* Work order
Each line of the data holding "down" should be found and copied.

-------- Supplied material

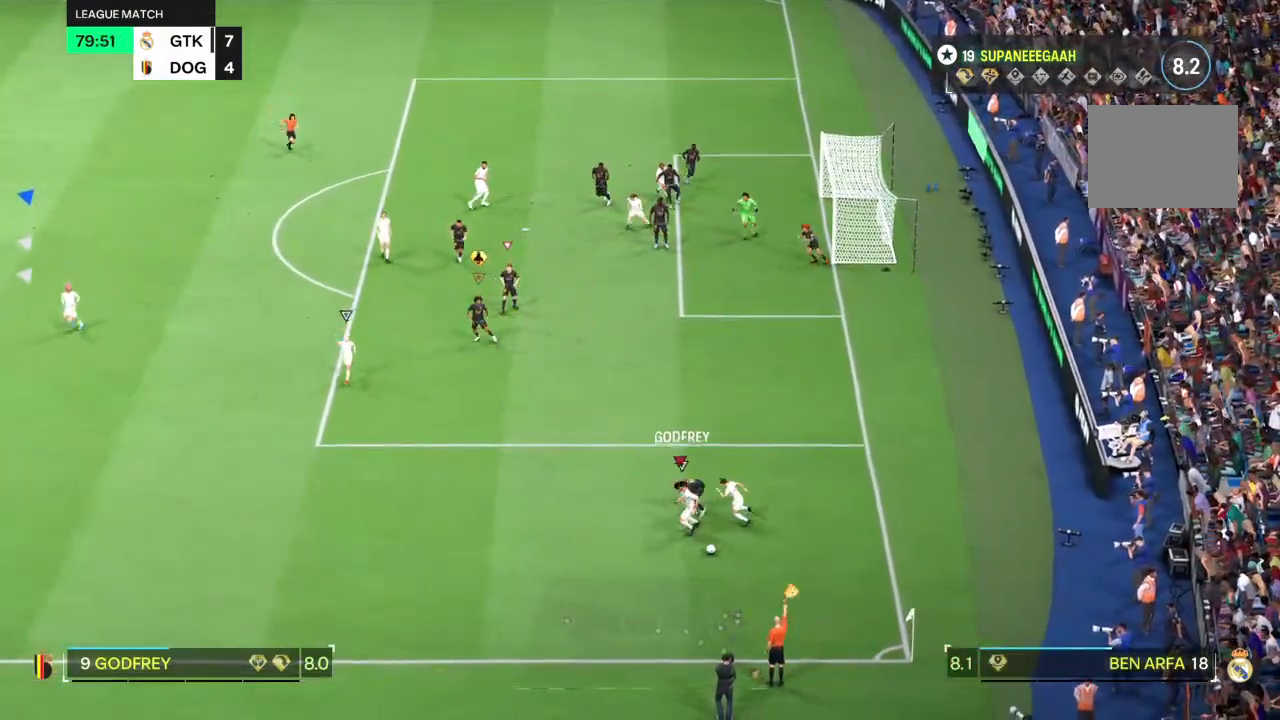
{"buttons": ["R2"], "left_stick": "down", "right_stick": "center", "events": [[17, "left_stick", "down"], [67, "R2", "down"]]}
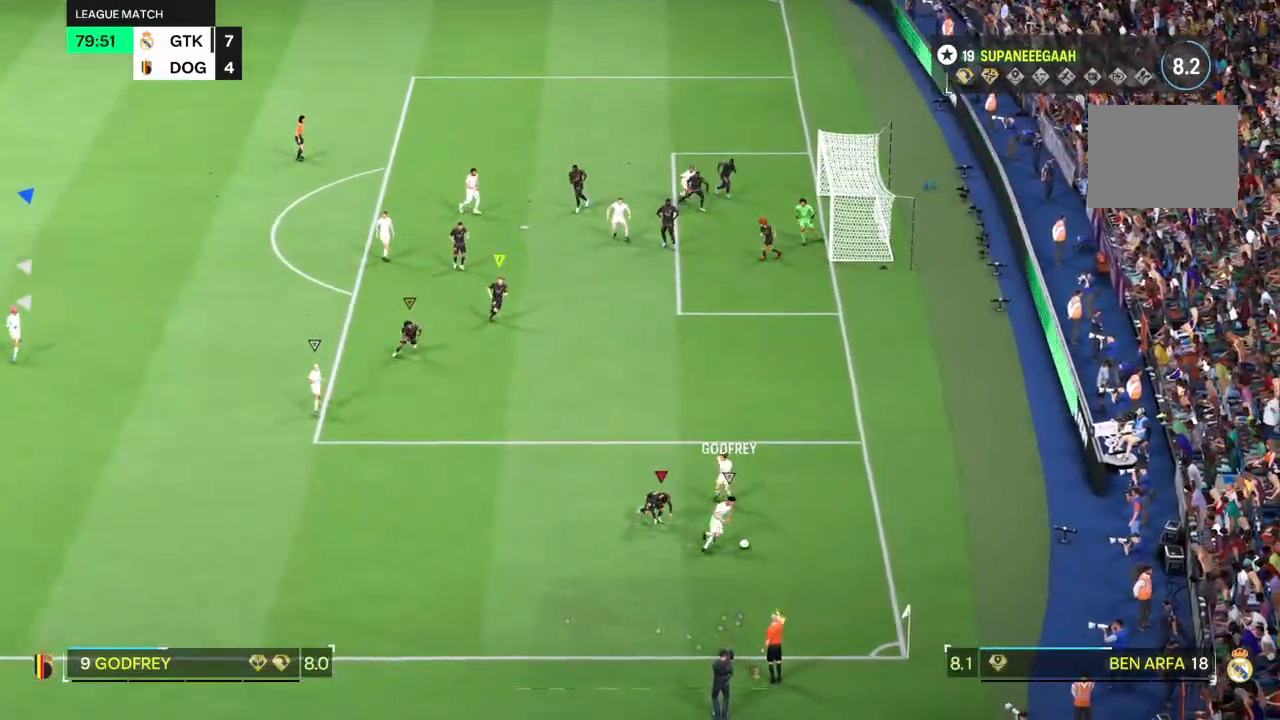
{"buttons": ["L2"], "left_stick": "right", "right_stick": "center", "events": [[17, "R2", "up"], [350, "L2", "down"], [417, "left_stick", "right"]]}
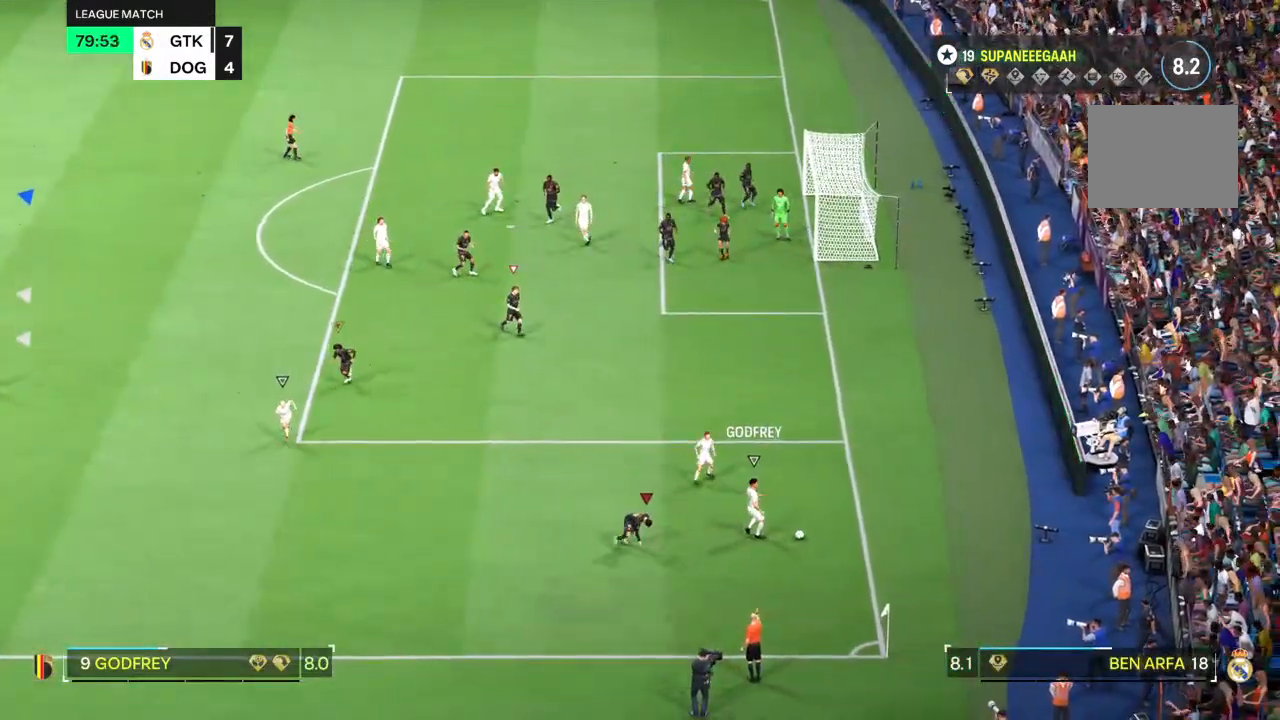
{"buttons": ["R2"], "left_stick": "up-right", "right_stick": "center", "events": [[67, "left_stick", "up-right"], [100, "R2", "down"], [367, "L2", "up"], [367, "R2", "up"], [367, "left_stick", "center"], [433, "R2", "down"], [433, "left_stick", "up-right"]]}
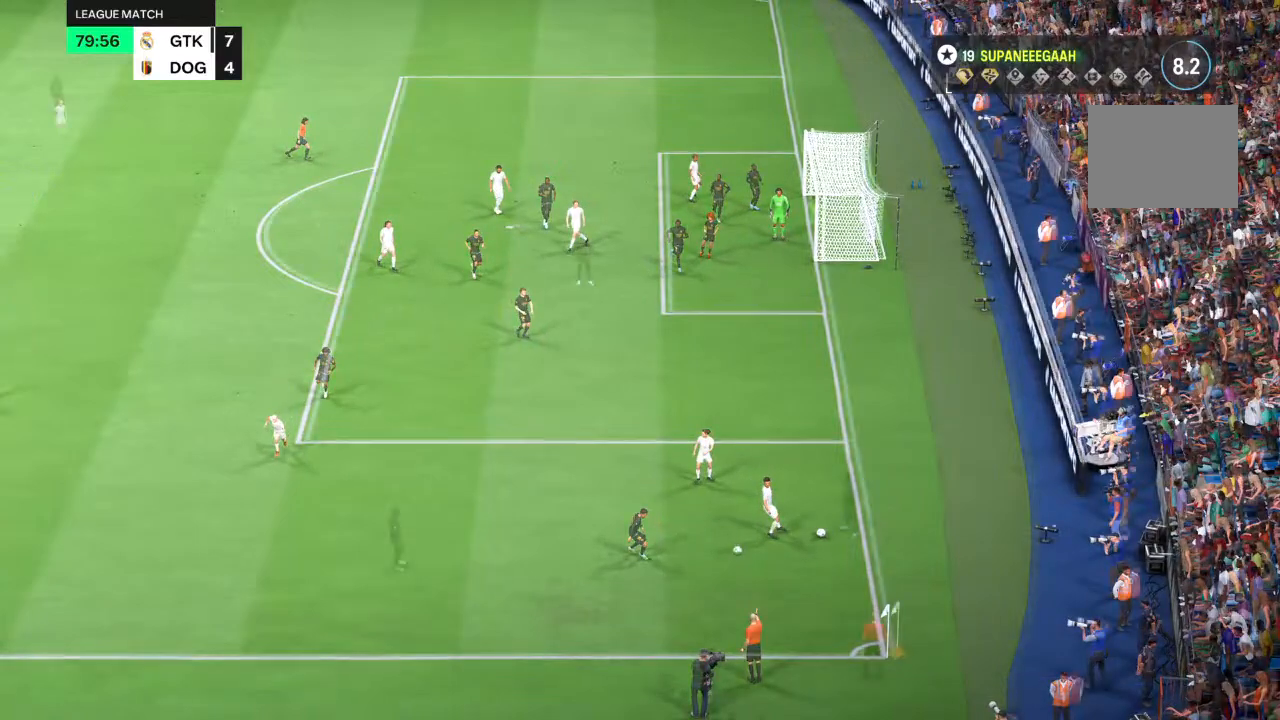
{"buttons": [], "left_stick": "center", "right_stick": "center", "events": [[283, "left_stick", "center"], [383, "R2", "up"]]}
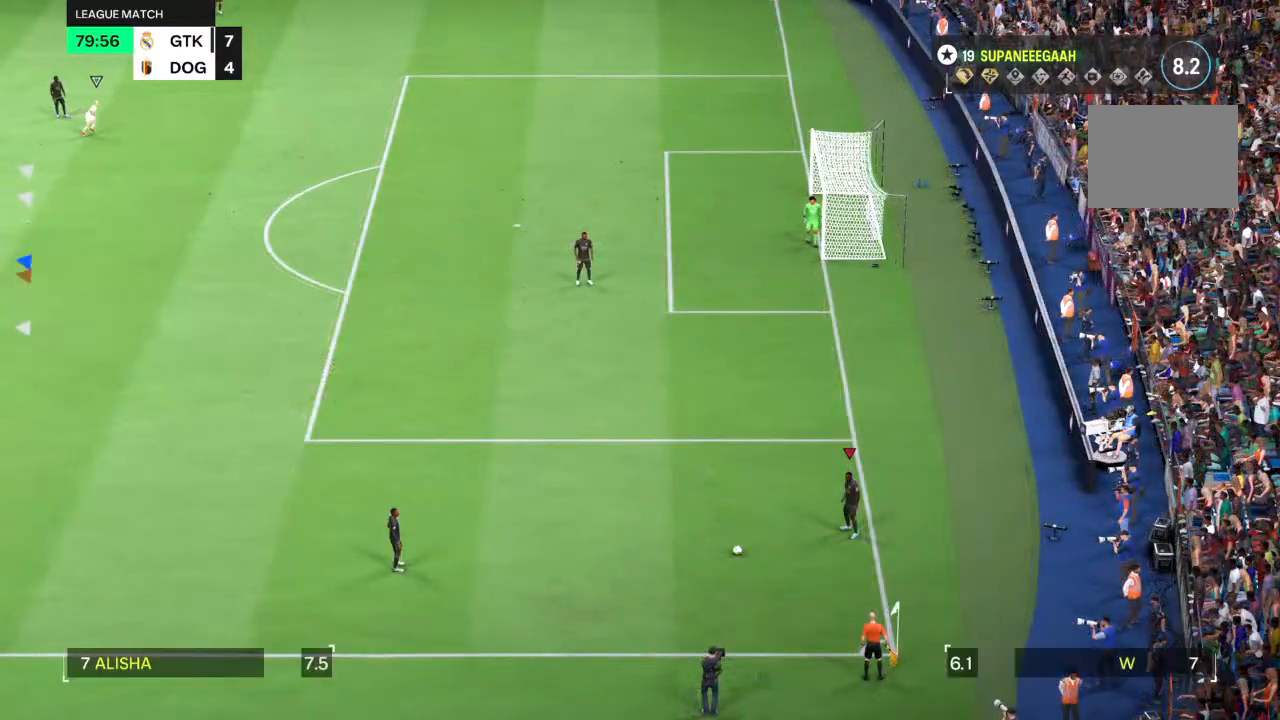
{"buttons": [], "left_stick": "center", "right_stick": "center", "events": []}
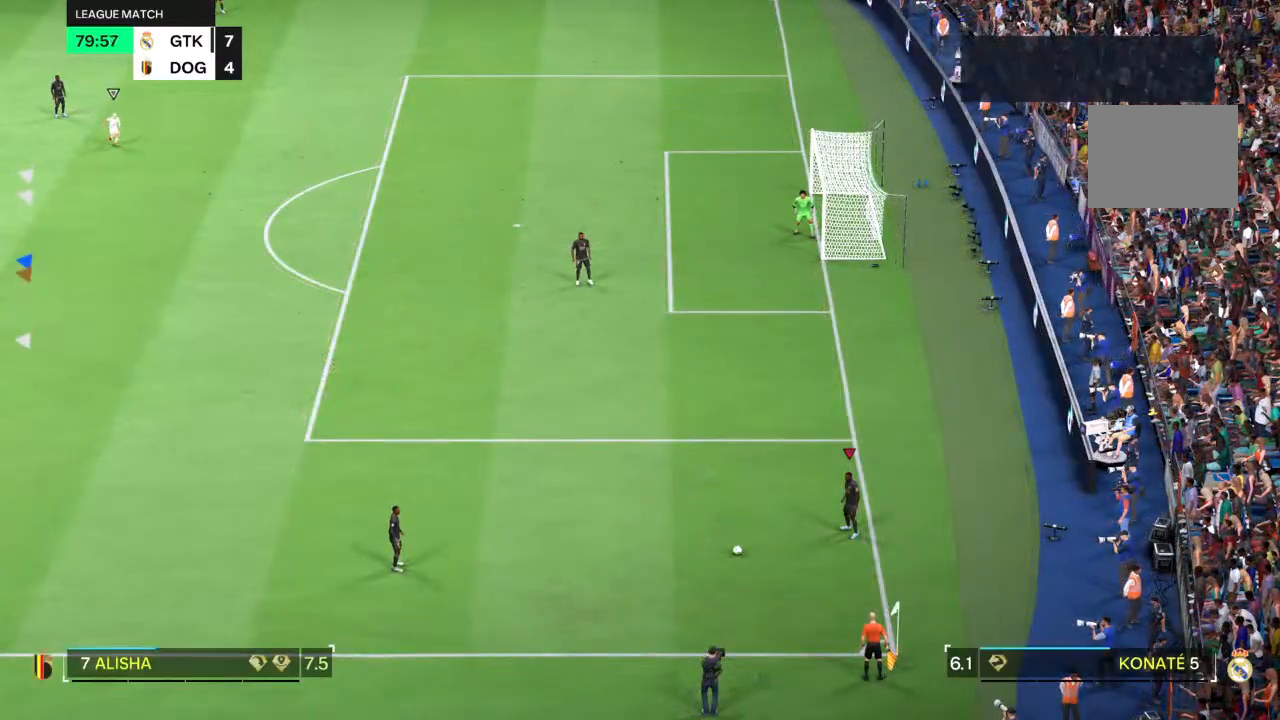
{"buttons": [], "left_stick": "center", "right_stick": "center", "events": []}
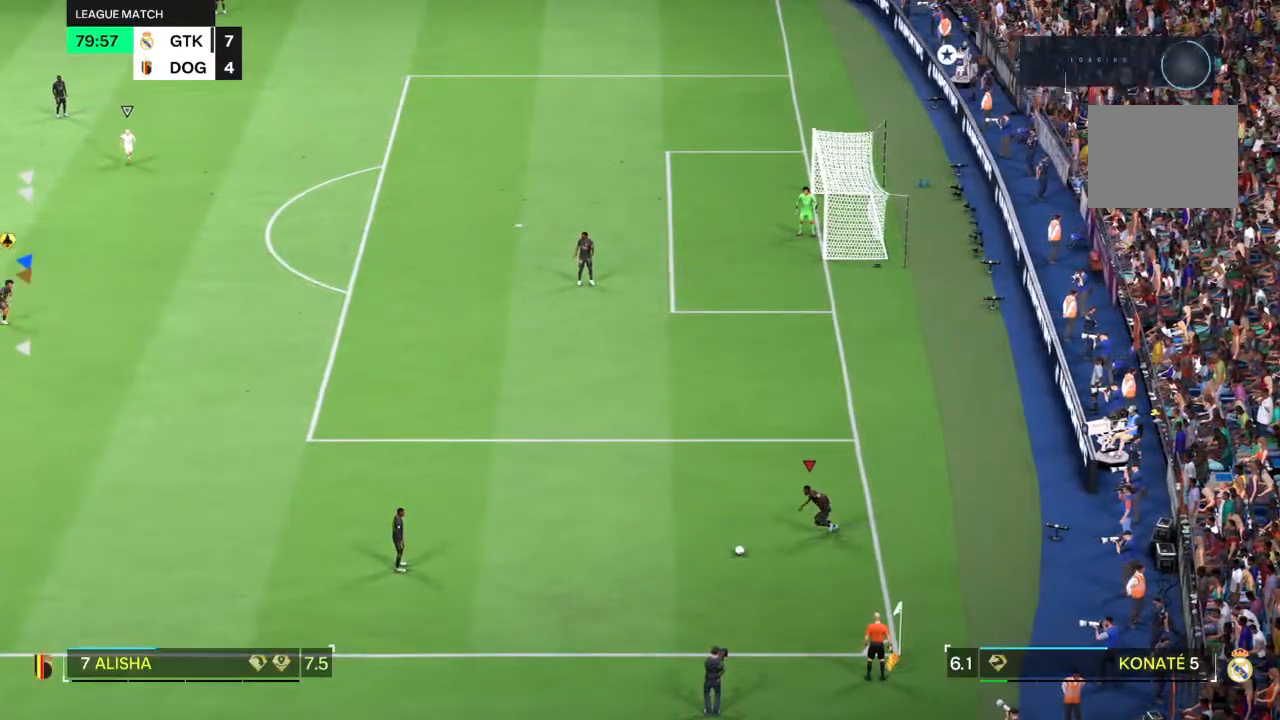
{"buttons": [], "left_stick": "left", "right_stick": "center", "events": [[500, "left_stick", "left"]]}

----------------

* Final answer
{"buttons": ["R2"], "left_stick": "down", "right_stick": "center", "events": [[17, "left_stick", "down"], [67, "R2", "down"]]}
{"buttons": ["L2"], "left_stick": "right", "right_stick": "center", "events": [[17, "R2", "up"], [350, "L2", "down"], [417, "left_stick", "right"]]}
{"buttons": ["R2"], "left_stick": "up-right", "right_stick": "center", "events": [[67, "left_stick", "up-right"], [100, "R2", "down"], [367, "L2", "up"], [367, "R2", "up"], [367, "left_stick", "center"], [433, "R2", "down"], [433, "left_stick", "up-right"]]}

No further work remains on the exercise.